Yesterday, U.S. District Judge Denise Cote appointed Steve Berman as lead counsel in multiple ongoing antitrust lawsuits against some major publishers and Apple.

The cases center on claims that Apple engaged in a price-fixing scheme with several major New York publishers—including HarperCollins, Penguin Group, Hachette Book Group, Simon & Schuster and Barnes & Noble—to set prices of e-books. Berman, who's a named partner in Seattle-based Hagens Bergman, has claimed the companies have engaged in a “conspiracy.” The publishers and Apple deny any wrongdoing.

When appointing Berman as lead counsel, Cote appeared to take into consideration that he was first to file one of these antitrust suits against the companies, the Wall Street Journal reports. At the time, she also appointed plaintiffs firm Cohen Milstein to serve as assistant counsel to Berman.
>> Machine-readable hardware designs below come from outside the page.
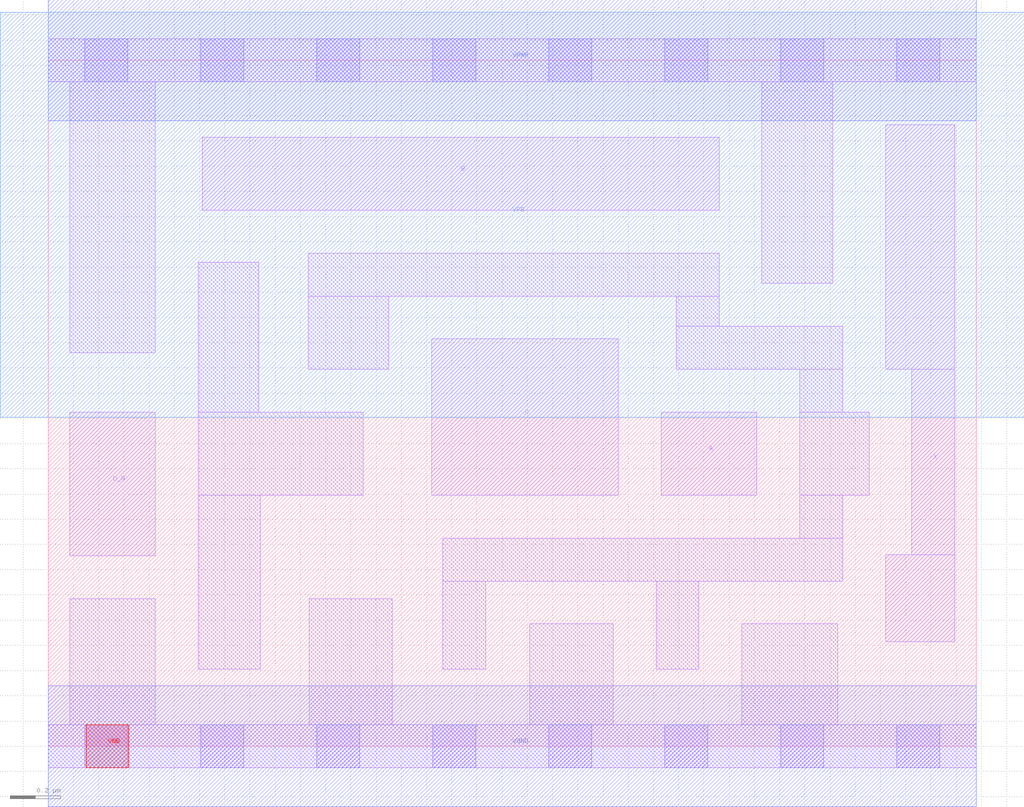
<source format=lef>
# Copyright 2020 The SkyWater PDK Authors
#
# Licensed under the Apache License, Version 2.0 (the "License");
# you may not use this file except in compliance with the License.
# You may obtain a copy of the License at
#
#     https://www.apache.org/licenses/LICENSE-2.0
#
# Unless required by applicable law or agreed to in writing, software
# distributed under the License is distributed on an "AS IS" BASIS,
# WITHOUT WARRANTIES OR CONDITIONS OF ANY KIND, either express or implied.
# See the License for the specific language governing permissions and
# limitations under the License.
#
# SPDX-License-Identifier: Apache-2.0

VERSION 5.7 ;
  NOWIREEXTENSIONATPIN ON ;
  DIVIDERCHAR "/" ;
  BUSBITCHARS "[]" ;
MACRO sky130_fd_sc_hd__or4b_1
  CLASS CORE ;
  FOREIGN sky130_fd_sc_hd__or4b_1 ;
  ORIGIN  0.000000  0.000000 ;
  SIZE  3.680000 BY  2.720000 ;
  SYMMETRY X Y R90 ;
  SITE unithd ;
  PIN A
    ANTENNAGATEAREA  0.126000 ;
    DIRECTION INPUT ;
    USE SIGNAL ;
    PORT
      LAYER li1 ;
        RECT 2.430000 0.995000 2.810000 1.325000 ;
    END
  END A
  PIN B
    ANTENNAGATEAREA  0.126000 ;
    DIRECTION INPUT ;
    USE SIGNAL ;
    PORT
      LAYER li1 ;
        RECT 0.610000 2.125000 2.660000 2.415000 ;
    END
  END B
  PIN C
    ANTENNAGATEAREA  0.126000 ;
    DIRECTION INPUT ;
    USE SIGNAL ;
    PORT
      LAYER li1 ;
        RECT 1.520000 0.995000 2.260000 1.615000 ;
    END
  END C
  PIN D_N
    ANTENNAGATEAREA  0.126000 ;
    DIRECTION INPUT ;
    USE SIGNAL ;
    PORT
      LAYER li1 ;
        RECT 0.085000 0.755000 0.425000 1.325000 ;
    END
  END D_N
  PIN X
    ANTENNADIFFAREA  0.453750 ;
    DIRECTION OUTPUT ;
    USE SIGNAL ;
    PORT
      LAYER li1 ;
        RECT 3.320000 0.415000 3.595000 0.760000 ;
        RECT 3.320000 1.495000 3.595000 2.465000 ;
        RECT 3.425000 0.760000 3.595000 1.495000 ;
    END
  END X
  PIN VGND
    DIRECTION INOUT ;
    SHAPE ABUTMENT ;
    USE GROUND ;
    PORT
      LAYER met1 ;
        RECT 0.000000 -0.240000 3.680000 0.240000 ;
    END
  END VGND
  PIN VNB
    DIRECTION INOUT ;
    USE GROUND ;
    PORT
      LAYER pwell ;
        RECT 0.150000 -0.085000 0.320000 0.085000 ;
    END
  END VNB
  PIN VPB
    DIRECTION INOUT ;
    USE POWER ;
    PORT
      LAYER nwell ;
        RECT -0.190000 1.305000 3.870000 2.910000 ;
    END
  END VPB
  PIN VPWR
    DIRECTION INOUT ;
    SHAPE ABUTMENT ;
    USE POWER ;
    PORT
      LAYER met1 ;
        RECT 0.000000 2.480000 3.680000 2.960000 ;
    END
  END VPWR
  OBS
    LAYER li1 ;
      RECT 0.000000 -0.085000 3.680000 0.085000 ;
      RECT 0.000000  2.635000 3.680000 2.805000 ;
      RECT 0.085000  0.085000 0.425000 0.585000 ;
      RECT 0.085000  1.560000 0.425000 2.635000 ;
      RECT 0.595000  0.305000 0.840000 0.995000 ;
      RECT 0.595000  0.995000 1.250000 1.325000 ;
      RECT 0.595000  1.325000 0.835000 1.920000 ;
      RECT 1.030000  1.495000 1.350000 1.785000 ;
      RECT 1.030000  1.785000 2.660000 1.955000 ;
      RECT 1.035000  0.085000 1.365000 0.585000 ;
      RECT 1.565000  0.305000 1.735000 0.655000 ;
      RECT 1.565000  0.655000 3.150000 0.825000 ;
      RECT 1.910000  0.085000 2.240000 0.485000 ;
      RECT 2.410000  0.305000 2.580000 0.655000 ;
      RECT 2.490000  1.495000 3.150000 1.665000 ;
      RECT 2.490000  1.665000 2.660000 1.785000 ;
      RECT 2.750000  0.085000 3.130000 0.485000 ;
      RECT 2.830000  1.835000 3.110000 2.635000 ;
      RECT 2.980000  0.825000 3.150000 0.995000 ;
      RECT 2.980000  0.995000 3.255000 1.325000 ;
      RECT 2.980000  1.325000 3.150000 1.495000 ;
    LAYER mcon ;
      RECT 0.145000 -0.085000 0.315000 0.085000 ;
      RECT 0.145000  2.635000 0.315000 2.805000 ;
      RECT 0.605000 -0.085000 0.775000 0.085000 ;
      RECT 0.605000  2.635000 0.775000 2.805000 ;
      RECT 1.065000 -0.085000 1.235000 0.085000 ;
      RECT 1.065000  2.635000 1.235000 2.805000 ;
      RECT 1.525000 -0.085000 1.695000 0.085000 ;
      RECT 1.525000  2.635000 1.695000 2.805000 ;
      RECT 1.985000 -0.085000 2.155000 0.085000 ;
      RECT 1.985000  2.635000 2.155000 2.805000 ;
      RECT 2.445000 -0.085000 2.615000 0.085000 ;
      RECT 2.445000  2.635000 2.615000 2.805000 ;
      RECT 2.905000 -0.085000 3.075000 0.085000 ;
      RECT 2.905000  2.635000 3.075000 2.805000 ;
      RECT 3.365000 -0.085000 3.535000 0.085000 ;
      RECT 3.365000  2.635000 3.535000 2.805000 ;
  END
END sky130_fd_sc_hd__or4b_1
END LIBRARY

</source>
Berman isn't alone in his allegations about the companies' e-book price-fixing conspiracy. Earlier this month, the European Union began investigating whether Apple and the publishers illegally raised prices of e-books. Its investigation is targeting publishers Hachette Livre, a unit of France's Lagardere Publishing; Harper Collins, owned by Rupert Murdoch's U.S.-based News Corp.; CBS Corp.'s Simon & Schuster; Penguin, which is owned by U.K. publishing house Pearson Group; and Germany's Verlagsgruppe Georg von Holtzbrinck, which owns Macmillan.

“The commission has concerns that these practices may breach EU antitrust rules that prohibit cartels and restrictive business practices,” the European Commission said in a statement.